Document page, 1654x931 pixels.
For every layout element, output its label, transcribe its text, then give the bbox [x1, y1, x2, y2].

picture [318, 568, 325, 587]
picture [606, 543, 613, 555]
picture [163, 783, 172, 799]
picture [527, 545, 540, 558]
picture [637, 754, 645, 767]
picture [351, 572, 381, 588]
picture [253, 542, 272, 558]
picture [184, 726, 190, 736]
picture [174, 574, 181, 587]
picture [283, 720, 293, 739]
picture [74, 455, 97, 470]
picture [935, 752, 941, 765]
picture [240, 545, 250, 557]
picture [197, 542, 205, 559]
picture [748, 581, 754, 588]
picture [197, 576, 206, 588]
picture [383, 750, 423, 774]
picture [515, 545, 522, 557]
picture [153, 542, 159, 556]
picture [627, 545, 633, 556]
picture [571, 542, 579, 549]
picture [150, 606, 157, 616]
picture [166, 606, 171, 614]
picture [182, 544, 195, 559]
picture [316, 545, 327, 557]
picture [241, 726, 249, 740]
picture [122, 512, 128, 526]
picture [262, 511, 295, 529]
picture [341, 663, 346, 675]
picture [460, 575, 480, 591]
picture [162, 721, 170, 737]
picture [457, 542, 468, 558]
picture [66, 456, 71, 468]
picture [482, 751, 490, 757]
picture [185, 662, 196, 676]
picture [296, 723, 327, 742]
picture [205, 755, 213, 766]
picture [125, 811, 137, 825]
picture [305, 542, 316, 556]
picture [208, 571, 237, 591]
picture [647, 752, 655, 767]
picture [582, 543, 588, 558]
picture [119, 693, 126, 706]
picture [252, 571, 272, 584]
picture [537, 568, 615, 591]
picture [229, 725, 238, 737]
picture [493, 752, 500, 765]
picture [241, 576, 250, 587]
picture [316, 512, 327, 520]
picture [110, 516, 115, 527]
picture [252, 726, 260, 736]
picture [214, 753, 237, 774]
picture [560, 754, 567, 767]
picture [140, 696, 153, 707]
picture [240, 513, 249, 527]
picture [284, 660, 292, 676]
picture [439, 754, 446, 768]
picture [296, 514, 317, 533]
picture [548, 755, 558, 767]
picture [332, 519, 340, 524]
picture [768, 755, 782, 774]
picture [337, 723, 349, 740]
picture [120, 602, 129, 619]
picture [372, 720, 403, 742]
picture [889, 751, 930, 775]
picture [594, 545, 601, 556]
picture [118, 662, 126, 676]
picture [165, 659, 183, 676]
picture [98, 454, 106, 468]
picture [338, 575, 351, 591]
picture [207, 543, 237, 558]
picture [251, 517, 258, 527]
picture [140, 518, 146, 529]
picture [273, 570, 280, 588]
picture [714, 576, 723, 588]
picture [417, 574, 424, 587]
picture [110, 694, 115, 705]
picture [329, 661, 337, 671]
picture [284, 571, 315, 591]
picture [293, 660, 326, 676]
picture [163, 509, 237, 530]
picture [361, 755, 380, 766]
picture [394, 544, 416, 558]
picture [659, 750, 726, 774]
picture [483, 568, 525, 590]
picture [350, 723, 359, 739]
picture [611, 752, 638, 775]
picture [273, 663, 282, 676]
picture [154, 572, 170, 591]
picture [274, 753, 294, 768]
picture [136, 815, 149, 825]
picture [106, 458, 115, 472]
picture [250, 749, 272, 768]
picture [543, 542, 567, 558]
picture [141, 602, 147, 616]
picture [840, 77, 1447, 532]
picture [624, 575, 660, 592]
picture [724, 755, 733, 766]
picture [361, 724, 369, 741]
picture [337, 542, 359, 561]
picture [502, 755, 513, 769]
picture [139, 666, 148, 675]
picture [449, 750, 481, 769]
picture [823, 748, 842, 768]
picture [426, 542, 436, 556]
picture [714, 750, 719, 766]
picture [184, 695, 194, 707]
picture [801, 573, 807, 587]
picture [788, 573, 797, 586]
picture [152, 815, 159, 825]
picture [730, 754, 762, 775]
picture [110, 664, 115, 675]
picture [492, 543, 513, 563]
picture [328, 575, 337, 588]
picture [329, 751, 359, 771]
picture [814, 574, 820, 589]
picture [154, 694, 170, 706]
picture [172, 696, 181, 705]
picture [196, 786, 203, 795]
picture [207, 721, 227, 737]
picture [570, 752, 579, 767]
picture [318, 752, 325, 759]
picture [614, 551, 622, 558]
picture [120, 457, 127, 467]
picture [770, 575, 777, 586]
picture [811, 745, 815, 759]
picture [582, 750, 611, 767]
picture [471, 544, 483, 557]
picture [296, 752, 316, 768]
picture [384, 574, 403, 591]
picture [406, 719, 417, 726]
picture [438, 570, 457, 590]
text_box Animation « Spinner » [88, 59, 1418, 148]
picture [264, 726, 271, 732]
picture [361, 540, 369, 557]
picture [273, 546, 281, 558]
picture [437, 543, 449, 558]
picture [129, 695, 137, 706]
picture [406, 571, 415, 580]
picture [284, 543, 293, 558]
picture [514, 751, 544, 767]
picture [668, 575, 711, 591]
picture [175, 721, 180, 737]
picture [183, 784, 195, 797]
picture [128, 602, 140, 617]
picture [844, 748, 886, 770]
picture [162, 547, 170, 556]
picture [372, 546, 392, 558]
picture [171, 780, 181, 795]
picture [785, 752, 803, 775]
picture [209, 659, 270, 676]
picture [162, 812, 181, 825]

= = = =

__INSTRUCTION__.
Reproduce every line of the material above without changing anything.

__ANSWER TO THE PROBLEM__.
Document page, 1654x931 pixels.
For every layout element, output its label, transcribe its text, then give the bbox [x1, y1, x2, y2].

picture [318, 568, 325, 587]
picture [606, 543, 613, 555]
picture [163, 783, 172, 799]
picture [527, 545, 540, 558]
picture [637, 754, 645, 767]
picture [351, 572, 381, 588]
picture [253, 542, 272, 558]
picture [184, 726, 190, 736]
picture [174, 574, 181, 587]
picture [283, 720, 293, 739]
picture [74, 455, 97, 470]
picture [935, 752, 941, 765]
picture [240, 545, 250, 557]
picture [197, 542, 205, 559]
picture [748, 581, 754, 588]
picture [197, 576, 206, 588]
picture [383, 750, 423, 774]
picture [515, 545, 522, 557]
picture [153, 542, 159, 556]
picture [627, 545, 633, 556]
picture [571, 542, 579, 549]
picture [150, 606, 157, 616]
picture [166, 606, 171, 614]
picture [182, 544, 195, 559]
picture [316, 545, 327, 557]
picture [241, 726, 249, 740]
picture [122, 512, 128, 526]
picture [262, 511, 295, 529]
picture [341, 663, 346, 675]
picture [460, 575, 480, 591]
picture [162, 721, 170, 737]
picture [457, 542, 468, 558]
picture [66, 456, 71, 468]
picture [482, 751, 490, 757]
picture [185, 662, 196, 676]
picture [296, 723, 327, 742]
picture [205, 755, 213, 766]
picture [125, 811, 137, 825]
picture [305, 542, 316, 556]
picture [208, 571, 237, 591]
picture [647, 752, 655, 767]
picture [582, 543, 588, 558]
picture [119, 693, 126, 706]
picture [252, 571, 272, 584]
picture [537, 568, 615, 591]
picture [229, 725, 238, 737]
picture [493, 752, 500, 765]
picture [241, 576, 250, 587]
picture [316, 512, 327, 520]
picture [110, 516, 115, 527]
picture [252, 726, 260, 736]
picture [214, 753, 237, 774]
picture [560, 754, 567, 767]
picture [140, 696, 153, 707]
picture [240, 513, 249, 527]
picture [284, 660, 292, 676]
picture [439, 754, 446, 768]
picture [296, 514, 317, 533]
picture [548, 755, 558, 767]
picture [332, 519, 340, 524]
picture [768, 755, 782, 774]
picture [337, 723, 349, 740]
picture [120, 602, 129, 619]
picture [372, 720, 403, 742]
picture [889, 751, 930, 775]
picture [594, 545, 601, 556]
picture [118, 662, 126, 676]
picture [165, 659, 183, 676]
picture [98, 454, 106, 468]
picture [338, 575, 351, 591]
picture [207, 543, 237, 558]
picture [251, 517, 258, 527]
picture [140, 518, 146, 529]
picture [273, 570, 280, 588]
picture [714, 576, 723, 588]
picture [417, 574, 424, 587]
picture [110, 694, 115, 705]
picture [329, 661, 337, 671]
picture [284, 571, 315, 591]
picture [293, 660, 326, 676]
picture [163, 509, 237, 530]
picture [361, 755, 380, 766]
picture [394, 544, 416, 558]
picture [659, 750, 726, 774]
picture [483, 568, 525, 590]
picture [350, 723, 359, 739]
picture [611, 752, 638, 775]
picture [273, 663, 282, 676]
picture [154, 572, 170, 591]
picture [274, 753, 294, 768]
picture [136, 815, 149, 825]
picture [106, 458, 115, 472]
picture [250, 749, 272, 768]
picture [543, 542, 567, 558]
picture [141, 602, 147, 616]
picture [840, 77, 1447, 532]
picture [624, 575, 660, 592]
picture [724, 755, 733, 766]
picture [361, 724, 369, 741]
picture [337, 542, 359, 561]
picture [502, 755, 513, 769]
picture [139, 666, 148, 675]
picture [449, 750, 481, 769]
picture [823, 748, 842, 768]
picture [426, 542, 436, 556]
picture [714, 750, 719, 766]
picture [184, 695, 194, 707]
picture [801, 573, 807, 587]
picture [788, 573, 797, 586]
picture [152, 815, 159, 825]
picture [730, 754, 762, 775]
picture [110, 664, 115, 675]
picture [492, 543, 513, 563]
picture [328, 575, 337, 588]
picture [329, 751, 359, 771]
picture [814, 574, 820, 589]
picture [154, 694, 170, 706]
picture [172, 696, 181, 705]
picture [196, 786, 203, 795]
picture [207, 721, 227, 737]
picture [570, 752, 579, 767]
picture [318, 752, 325, 759]
picture [614, 551, 622, 558]
picture [120, 457, 127, 467]
picture [770, 575, 777, 586]
picture [811, 745, 815, 759]
picture [582, 750, 611, 767]
picture [471, 544, 483, 557]
picture [296, 752, 316, 768]
picture [384, 574, 403, 591]
picture [406, 719, 417, 726]
picture [438, 570, 457, 590]
text_box Animation « Spinner » [88, 59, 1418, 148]
picture [264, 726, 271, 732]
picture [361, 540, 369, 557]
picture [273, 546, 281, 558]
picture [437, 543, 449, 558]
picture [129, 695, 137, 706]
picture [406, 571, 415, 580]
picture [284, 543, 293, 558]
picture [514, 751, 544, 767]
picture [668, 575, 711, 591]
picture [175, 721, 180, 737]
picture [183, 784, 195, 797]
picture [128, 602, 140, 617]
picture [844, 748, 886, 770]
picture [162, 547, 170, 556]
picture [372, 546, 392, 558]
picture [171, 780, 181, 795]
picture [785, 752, 803, 775]
picture [209, 659, 270, 676]
picture [162, 812, 181, 825]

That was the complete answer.